Cassini Flies Toward a Fiery Death on Saturn

Cassini Flies Toward a Fiery Death on Saturn

Cassini Flies Toward a Fiery Death on Saturn

NASA is ending the mission becaise the spacecraft will become hard to control once the fuel gets too low, and scientists want to avoid the possibility of Cassini one day crashing into one of Saturn's moons so as not to disrupt future studies of those moons and their ability to sustain life. This time, Cassini will dive into the planet's atmosphere, sending science data for as long as its small thrusters can keep the spacecraft's antenna pointed at Earth. Cornell's Spacecraft Planetary Imaging Facility (SPIF) will display images of Saturn and its moons on its "magic planet" globe, and SPIF manager Zoe Ponterio will answer Cassini questions.
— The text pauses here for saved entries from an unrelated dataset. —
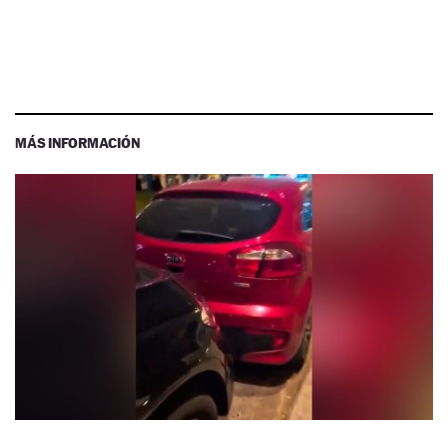
MÁS INFORMACIÓN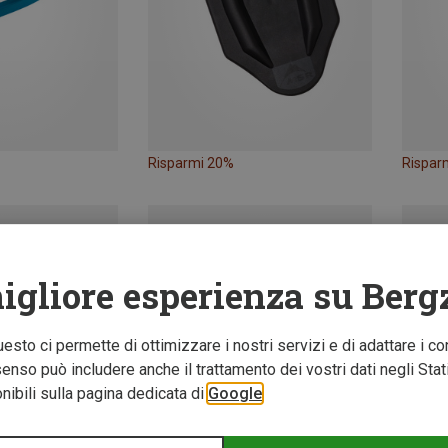
Risparmi 20%
Rispar
igliore esperienza su Berg
Questo ci permette di ottimizzare i nostri servizi e di adattare i co
nso può includere anche il trattamento dei vostri dati negli Stati U
ibili sulla pagina dedicata di
Google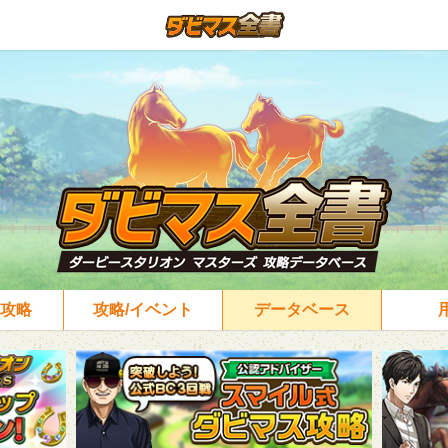
攻略
攻略/イベント
データベース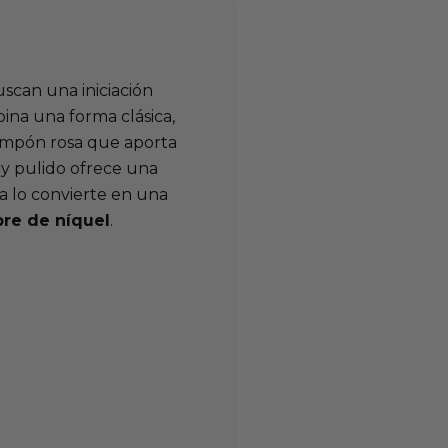
scan una iniciación
ina una forma clásica,
ompón rosa que aporta
y pulido ofrece una
a lo convierte en una
bre de níquel
.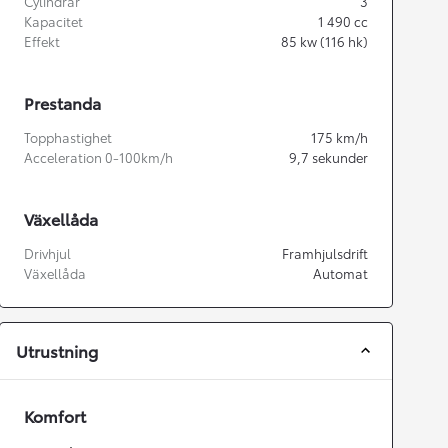
Cylindrar
3
Kapacitet
1 490
cc
Effekt
85
kw (116 hk)
Prestanda
Topphastighet
175
km/h
Acceleration 0-100km/h
9,7
sekunder
Växellåda
Drivhjul
Framhjulsdrift
Växellåda
Automat
Utrustning
Komfort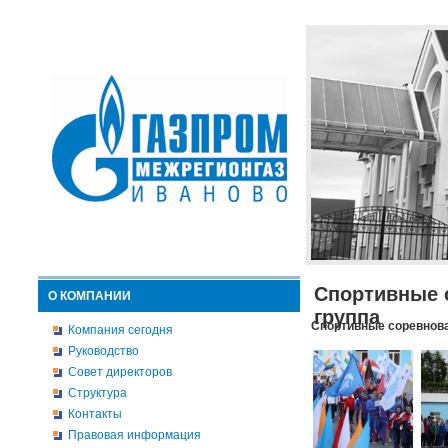
Спортивные 
О КОМПАНИИ
группа
Спортивные соревнова
Компания сегодня
Руководство
Совет директоров
Структура
Контакты
Правовая информация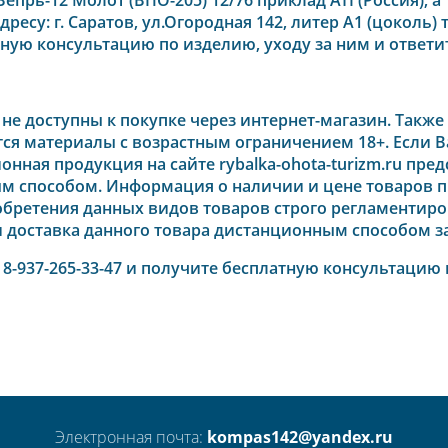
адресу:
г. Саратов, ул.Огородная 142, литер А1 (цоколь)
т
ую консультацию по изделию, уходу за ним и ответит
е доступны к покупке через интернет-магазин.
Также
уются материалы с возрастным ограничением 18+. Если 
зионная продукция на сайте rybalka-ohota-turizm.ru пр
м способом. Информация о наличии и цене товаров п
иобретения данных видов товаров строго регламентир
 и доставка данного товара дистанционным способом з
— 8-937-265-33-47 и получите бесплатную консультацию
Электронная почта:
kompas142@yandex.ru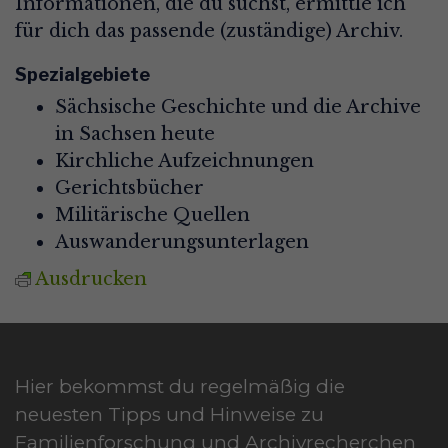
Informationen, die du suchst, ermittle ich
für dich das passende (zuständige) Archiv.
Spezialgebiete
Sächsische Geschichte und die Archive
in Sachsen heute
Kirchliche Aufzeichnungen
Gerichtsbücher
Militärische Quellen
Auswanderungsunterlagen
Ausdrucken
Hier bekommst du regelmäßig die
neuesten Tipps und Hinweise zu
Familienforschung und Archivrecherchen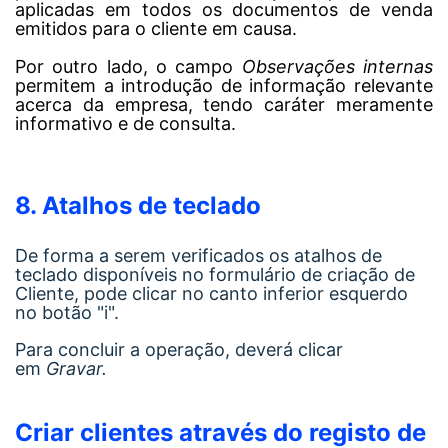
aplicadas em todos os documentos de venda
emitidos para o cliente em causa.
Por outro lado, o campo
Observações internas
permitem a introdução de informação relevante
acerca da empresa, tendo caráter meramente
informativo e de consulta.
8. Atalhos de teclado
De forma a serem verificados os atalhos de
teclado disponíveis no formulário de criação de
Cliente, pode clicar no canto inferior esquerdo
no botão "i".
Para concluir a operação, deverá clicar
em
Gravar.
Criar cli
entes através do registo de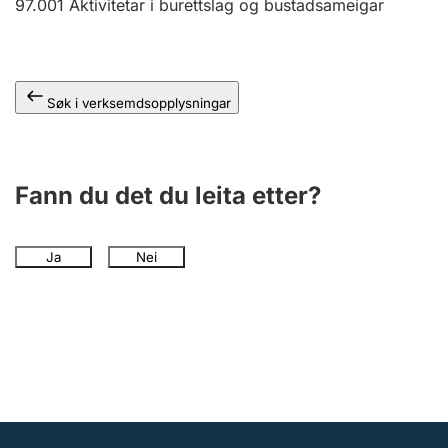
97.001
Aktivitetar i burettslag og bustadsameigar
Søk i verksemdsopplysningar
Fann du det du leita etter?
Ja
Nei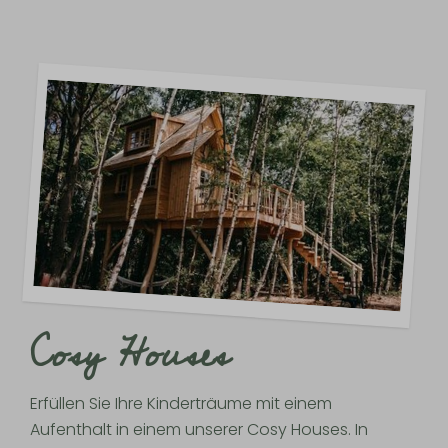
Cosy Houses
Erfüllen Sie Ihre Kinderträume mit einem
Aufenthalt in einem unserer Cosy Houses. In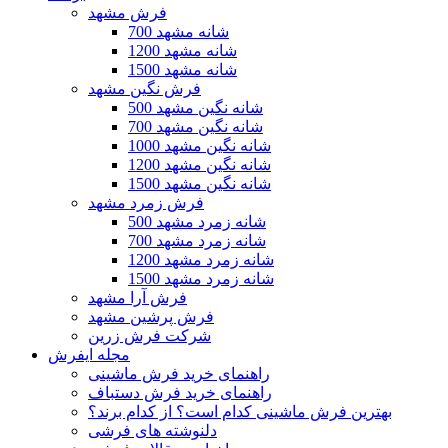
فرش مشهد
700 شانه مشهد
1200 شانه مشهد
1500 شانه مشهد
فرش نگین مشهد
500 شانه نگین مشهد
700 شانه نگین مشهد
1000 شانه نگین مشهد
1200 شانه نگین مشهد
1500 شانه نگین مشهد
فرش زمرد مشهد
500 شانه زمرد مشهد
700 شانه زمرد مشهد
1200 شانه زمرد مشهد
1500 شانه زمرد مشهد
فرش آرا مشهد
فرش پرشین مشهد
شرکت فرش زرین
مجله ایفرش
راهنمای خرید فرش ماشینی
راهنمای خرید فرش دستباف
بهترین فرش ماشینی کدام است؟ از کدام برند؟
دلنوشته های فرشی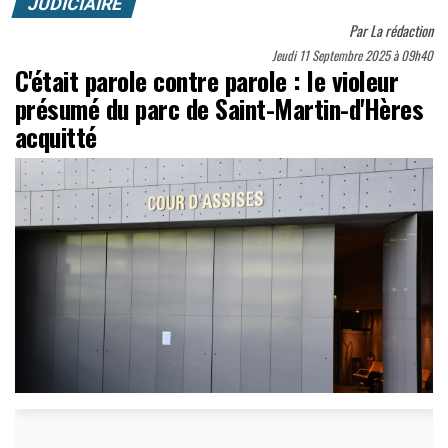
JUDICIAIRE
Par
La rédaction
Jeudi 11 Septembre 2025 à 09h40
C'était parole contre parole : le violeur
présumé du parc de Saint-Martin-d'Hères
acquitté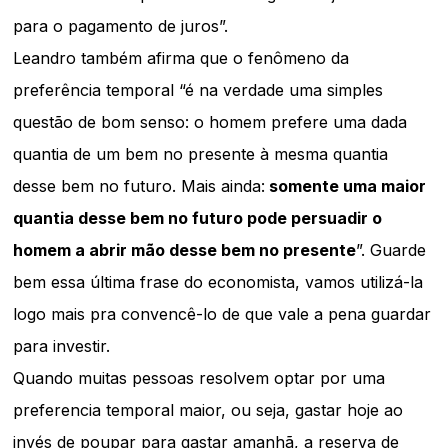
para o pagamento de juros”.
Leandro também afirma que o fenômeno da
preferência temporal “é na verdade uma simples
questão de bom senso: o homem prefere uma dada
quantia de um bem no presente à mesma quantia
desse bem no futuro. Mais ainda:
somente uma maior
quantia desse bem no futuro pode persuadir o
homem a abrir mão desse bem no presente
”. Guarde
bem essa última frase do economista, vamos utilizá-la
logo mais pra convencê-lo de que vale a pena guardar
para investir.
Quando muitas pessoas resolvem optar por uma
preferencia temporal maior, ou seja, gastar hoje ao
invés de poupar para gastar amanhã, a reserva de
Cassini's disposal in the atmosphere of Saturn is meant to safeguard the environment on those moons, preventing any contamination by an encounter with Cassini and its Earth bacteria. During the last five orbits, Cassini shall be the closest to Saturn's atmosphere and that's when it will take the final leap leaving behind huge chunks of data to be studied for a better understanding of the planet.

"After spending more than a decade following the fantastic Cassini spacecraft, it's a great opportunity to celebrate the mission and team behind one of humanity's most profound journeys of exploration", said Wyatt Channell, executive producer at Science Channel.

As NASA noted on its website, "When Cassini ends, it will leave a rich scientific and engineering legacy". Launched on October 15, 1997, the mission entered orbit around Saturn on June 30, 2004 (PDT), carrying the European Huygens probe.

Cassini was sent to orbit Saturn with a mission to spend all its fuel on researching about Saturn and instead of coming back to Earth, its mission was to dive into Saturn's atmosphere once the fuel reaches its end. After its four-year prime mission, Cassini's tour was extended twice. Having expended nearly every bit of the rocket propellant it carried to Saturn, operators are deliberately plunging Cassini into the planet to ensure Saturn's moons will remain pristine for future exploration-in particular, the ice-covered, ocean-bearing moon Enceladus, but also Titan, with its intriguing pre-biotic chemistry. Its key discoveries were the ocean-bearing moon on Enceladus and the liquid methane seas on Titan.